Mais quand même, quel génie… Lui qui posait en 1964 de simples panneaux d’affichage sur les bords des routes vers Beauvais a compris le premier que la publicité pouvait s’exposer sur bien d’autres surfaces, pourvu qu’on les crée. Jean-Claude Decaux plante ses premiers Abribus à Lyon, puis expérimente le système sur des cabines téléphoniques parisiennes en 1971. Les dispositifs sont malins, mais le deal qui les accompagne ne l’est pas moins. Aux élus, Decaux propose un marché simple : je finance, je construis et j’entretiens les Abribus, les panneaux publicitaires, la signalétique dont vous avez tant besoin. Et je me paye avec la publicité. Le matériel est solide, Decaux assure la maintenance, que demande le peuple des élus ? La formule est tellement convaincante qu’elle va permettre à ce pionnier de considérer bien des villes, à commencer par Paris, comme pays conquis.

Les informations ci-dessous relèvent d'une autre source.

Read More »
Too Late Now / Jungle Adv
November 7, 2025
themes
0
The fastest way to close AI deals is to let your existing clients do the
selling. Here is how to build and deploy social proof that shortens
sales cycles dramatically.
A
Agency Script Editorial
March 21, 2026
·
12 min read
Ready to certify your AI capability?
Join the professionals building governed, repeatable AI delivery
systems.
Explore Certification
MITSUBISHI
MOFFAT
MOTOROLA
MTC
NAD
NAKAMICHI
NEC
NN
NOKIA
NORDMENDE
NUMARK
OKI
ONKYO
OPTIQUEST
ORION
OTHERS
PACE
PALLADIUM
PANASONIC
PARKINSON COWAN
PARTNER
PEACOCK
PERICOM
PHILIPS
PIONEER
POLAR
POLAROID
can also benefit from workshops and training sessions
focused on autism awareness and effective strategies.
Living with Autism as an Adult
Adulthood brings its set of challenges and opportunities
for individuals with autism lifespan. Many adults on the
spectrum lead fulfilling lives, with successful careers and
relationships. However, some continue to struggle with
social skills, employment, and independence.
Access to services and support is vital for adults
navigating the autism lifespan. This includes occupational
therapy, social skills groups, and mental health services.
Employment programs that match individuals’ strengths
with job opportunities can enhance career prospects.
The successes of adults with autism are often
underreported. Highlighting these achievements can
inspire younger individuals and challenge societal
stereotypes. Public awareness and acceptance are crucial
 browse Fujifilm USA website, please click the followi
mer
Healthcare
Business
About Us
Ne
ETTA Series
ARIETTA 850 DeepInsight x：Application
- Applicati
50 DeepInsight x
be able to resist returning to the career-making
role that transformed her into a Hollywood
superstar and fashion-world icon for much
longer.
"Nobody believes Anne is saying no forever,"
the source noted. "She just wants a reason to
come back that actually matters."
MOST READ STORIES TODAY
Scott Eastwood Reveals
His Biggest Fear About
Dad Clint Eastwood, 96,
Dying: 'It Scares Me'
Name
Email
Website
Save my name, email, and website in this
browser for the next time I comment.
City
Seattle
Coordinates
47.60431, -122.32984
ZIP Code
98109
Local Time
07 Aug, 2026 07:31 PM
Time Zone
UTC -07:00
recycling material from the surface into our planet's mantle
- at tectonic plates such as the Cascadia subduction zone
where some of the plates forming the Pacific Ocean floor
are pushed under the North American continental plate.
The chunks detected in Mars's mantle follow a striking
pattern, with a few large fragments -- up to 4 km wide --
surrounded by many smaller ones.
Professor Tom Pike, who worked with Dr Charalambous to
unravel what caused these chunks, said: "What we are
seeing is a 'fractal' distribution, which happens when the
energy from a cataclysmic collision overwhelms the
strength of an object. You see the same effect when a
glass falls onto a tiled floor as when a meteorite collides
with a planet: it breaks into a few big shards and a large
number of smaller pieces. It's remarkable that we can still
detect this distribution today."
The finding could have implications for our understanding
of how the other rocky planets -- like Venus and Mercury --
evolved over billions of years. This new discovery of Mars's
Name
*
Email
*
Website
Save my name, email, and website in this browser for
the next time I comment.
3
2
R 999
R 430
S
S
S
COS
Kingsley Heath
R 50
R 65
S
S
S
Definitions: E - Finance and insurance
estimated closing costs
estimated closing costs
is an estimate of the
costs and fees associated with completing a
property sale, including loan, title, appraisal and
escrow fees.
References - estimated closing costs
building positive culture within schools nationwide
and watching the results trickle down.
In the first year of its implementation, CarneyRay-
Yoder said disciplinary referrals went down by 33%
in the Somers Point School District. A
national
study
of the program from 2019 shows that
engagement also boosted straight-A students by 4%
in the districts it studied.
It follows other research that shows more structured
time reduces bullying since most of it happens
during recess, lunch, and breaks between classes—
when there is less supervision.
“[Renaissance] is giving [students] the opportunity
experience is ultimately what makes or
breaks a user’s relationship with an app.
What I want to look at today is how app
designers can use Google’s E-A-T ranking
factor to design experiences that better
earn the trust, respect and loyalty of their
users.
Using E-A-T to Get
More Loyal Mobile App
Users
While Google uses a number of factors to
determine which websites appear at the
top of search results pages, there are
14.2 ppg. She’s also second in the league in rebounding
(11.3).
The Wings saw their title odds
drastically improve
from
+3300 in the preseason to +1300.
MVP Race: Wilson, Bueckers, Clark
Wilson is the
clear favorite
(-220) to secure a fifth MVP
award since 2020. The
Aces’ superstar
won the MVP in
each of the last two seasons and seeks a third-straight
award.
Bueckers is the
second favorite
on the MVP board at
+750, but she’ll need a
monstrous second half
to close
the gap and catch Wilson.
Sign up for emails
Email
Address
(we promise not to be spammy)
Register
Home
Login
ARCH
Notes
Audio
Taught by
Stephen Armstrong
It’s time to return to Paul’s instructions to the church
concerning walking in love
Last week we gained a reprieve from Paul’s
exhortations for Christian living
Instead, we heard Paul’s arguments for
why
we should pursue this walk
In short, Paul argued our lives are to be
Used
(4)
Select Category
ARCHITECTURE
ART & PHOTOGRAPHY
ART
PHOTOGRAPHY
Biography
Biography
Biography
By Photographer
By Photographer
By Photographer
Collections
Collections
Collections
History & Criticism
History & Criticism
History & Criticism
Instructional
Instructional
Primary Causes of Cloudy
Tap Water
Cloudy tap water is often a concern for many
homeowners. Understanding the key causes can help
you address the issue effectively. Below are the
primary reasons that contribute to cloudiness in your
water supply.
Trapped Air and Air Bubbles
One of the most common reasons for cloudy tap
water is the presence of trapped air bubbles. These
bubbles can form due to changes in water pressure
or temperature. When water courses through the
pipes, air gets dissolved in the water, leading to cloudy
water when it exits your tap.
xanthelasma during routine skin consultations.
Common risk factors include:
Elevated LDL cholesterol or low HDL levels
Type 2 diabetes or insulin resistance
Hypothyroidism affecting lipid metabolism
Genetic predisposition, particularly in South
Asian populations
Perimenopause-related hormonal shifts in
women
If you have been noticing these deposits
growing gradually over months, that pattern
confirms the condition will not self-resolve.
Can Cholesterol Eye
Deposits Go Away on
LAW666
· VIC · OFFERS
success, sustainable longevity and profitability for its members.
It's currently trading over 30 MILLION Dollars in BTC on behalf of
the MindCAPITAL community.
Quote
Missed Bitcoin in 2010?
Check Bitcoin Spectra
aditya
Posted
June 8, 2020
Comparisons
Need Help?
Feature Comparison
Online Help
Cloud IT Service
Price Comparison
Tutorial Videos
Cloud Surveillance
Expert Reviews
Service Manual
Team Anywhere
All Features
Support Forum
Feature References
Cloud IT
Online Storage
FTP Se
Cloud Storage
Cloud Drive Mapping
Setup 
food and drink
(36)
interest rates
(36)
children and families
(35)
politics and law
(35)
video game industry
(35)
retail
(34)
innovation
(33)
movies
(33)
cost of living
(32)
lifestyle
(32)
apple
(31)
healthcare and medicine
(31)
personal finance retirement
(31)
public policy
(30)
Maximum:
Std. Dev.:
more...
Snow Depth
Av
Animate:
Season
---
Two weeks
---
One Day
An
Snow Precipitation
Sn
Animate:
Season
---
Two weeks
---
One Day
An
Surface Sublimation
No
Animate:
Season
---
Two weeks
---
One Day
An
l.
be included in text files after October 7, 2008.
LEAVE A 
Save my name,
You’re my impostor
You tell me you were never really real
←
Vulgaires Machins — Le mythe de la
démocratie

Decaux a fait de sa société le numéro 1 mondial du mobilier urbain mais il faut reconnaître qu’il a déployé pour cela tous les efforts nécessaires. D’abord en se demandant perpétuellement quelles inventions nouvelles étaient encore plantables sur les trottoirs des villes. D’où l’idée de la Sanisette, système de WC automatique bien plus propre que les vespasiennes mais bien moins joli. D’où l’idée aussi qu’il était hors de question que le marché des vélos en libre-service puisse lui échapper. JCDecaux avait emporté le marché lyonnais des Vélo’v. Il entendait bien décrocher aussi celui des Vélib' de Paris. Son concurrent Clear Channel était bien parti pour décrocher la timballe, mais c’était compter sans l’opiniâtreté et l’efficacité procédurière de l’obstiné Jean-Claude. Aujourd’hui, le Vélib', dessiné par le crayon toujours un peu lourd de la maison JCDecaux, glisse dans les rues de Paris. Au fil des victoires, Decaux a construit un empire certes, mais aussi la réputation d’être un peu limite quant aux règles du code des marchés publics et pas avare en pressions.

Organisation militaire

Jean-Claude Decaux était un conservateur au vrai sens du terme. Gaulliste dans l'âme, il ne se force pas beaucoup pour nouer de bonnes relations avec le RPR de Jacques Chirac, maire de Paris à partir de 1977. Ce qui ne l'empêchera quand même pas de poursuivre ses relations commerciales avec la gauche parisienne. Son indifférence absolue à l'esthétique de la capitale lui vaut une image déplorable mais il s'en fiche. Son but est de consolider son entreprise, 100% française et organisée à la militaire. On se souvient d'une photo où tous les véhicules de JCDecaux avaient été rangés comme à la parade. On se rappelle aussi un invraisemblable déjeuner dans les locaux de Libération, où Jean-Claude Decaux invité par Serge July, nous avait décrit sa jeunesse de chef scout, sonnant le réveil à la trompe et exigeant des lits au carré.

Avant de mourir, Jean-Claude Decaux avait organisé sa succession à la tête de l’entreprise dont il a confié les commandes à ses trois fils, Jean-François, Jean-Charles et Jean-Sébastien. De nos jours, les élus demandent un mobilier urbain moins laid. Mais souvent à JCDecaux.